[[ Extracted entries open ]]
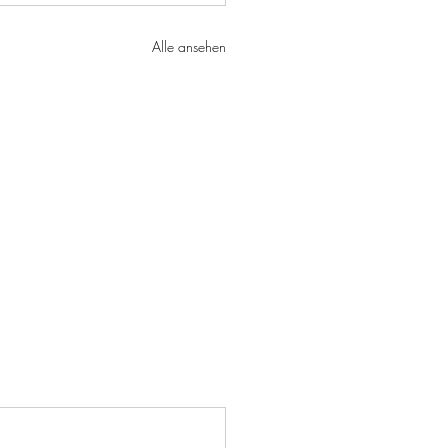
Alle ansehen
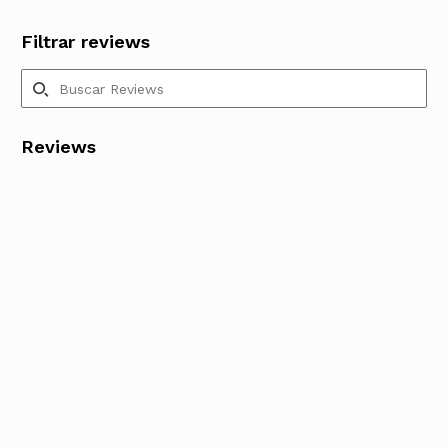
Filtrar reviews
Reviews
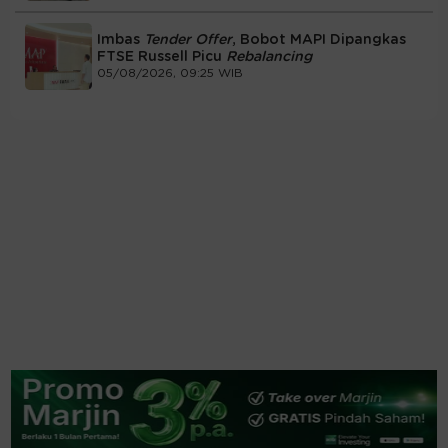
Imbas
Tender Offer
, Bobot MAPI Dipangkas
FTSE Russell Picu
Rebalancing
05/08/2026, 09:25 WIB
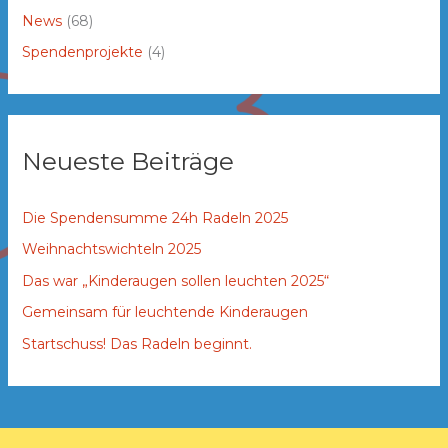
News
(68)
Spendenprojekte
(4)
Neueste Beiträge
Die Spendensumme 24h Radeln 2025
Weihnachtswichteln 2025
Das war „Kinderaugen sollen leuchten 2025“
Gemeinsam für leuchtende Kinderaugen
Startschuss! Das Radeln beginnt.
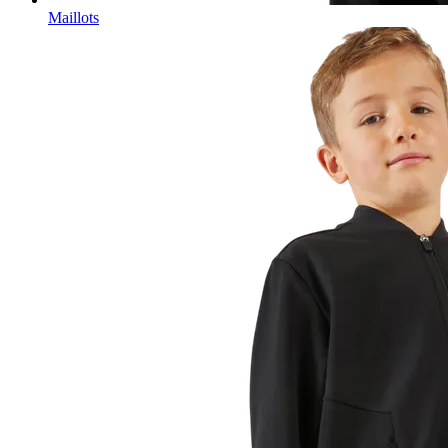
Maillots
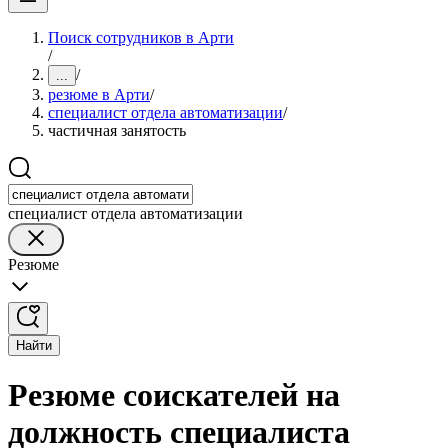
Поиск сотрудников в Арти
/
/
...
резюме в Арти
/
специалист отдела автоматизации
/
частичная занятость
специалист отдела автоматизации
Резюме
Найти
Резюме соискателей на
должность специалиста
[[ Extracted entries closed ]]
Write out all of the lines above again, word for word, and leave out the pictures.

Alle ansehen
Filtrar reviews
Reviews
Imbas
Tender Offer
, Bobot MAPI Dipangkas
FTSE Russell Picu
Rebalancing
05/08/2026, 09:25 WIB
News
(68)
Spendenprojekte
(4)
Neueste Beiträge
Die Spendensumme 24h Radeln 2025
Weihnachtswichteln 2025
Das war „Kinderaugen sollen leuchten 2025“
Gemeinsam für leuchtende Kinderaugen
Startschuss! Das Radeln beginnt.
Maillots
Поиск сотрудников в Арти
/
/
...
резюме в Арти
/
специалист отдела автоматизации
/
частичная занятость
специалист отдела автоматизации
Резюме
Найти
Резюме соискателей на
должность специалиста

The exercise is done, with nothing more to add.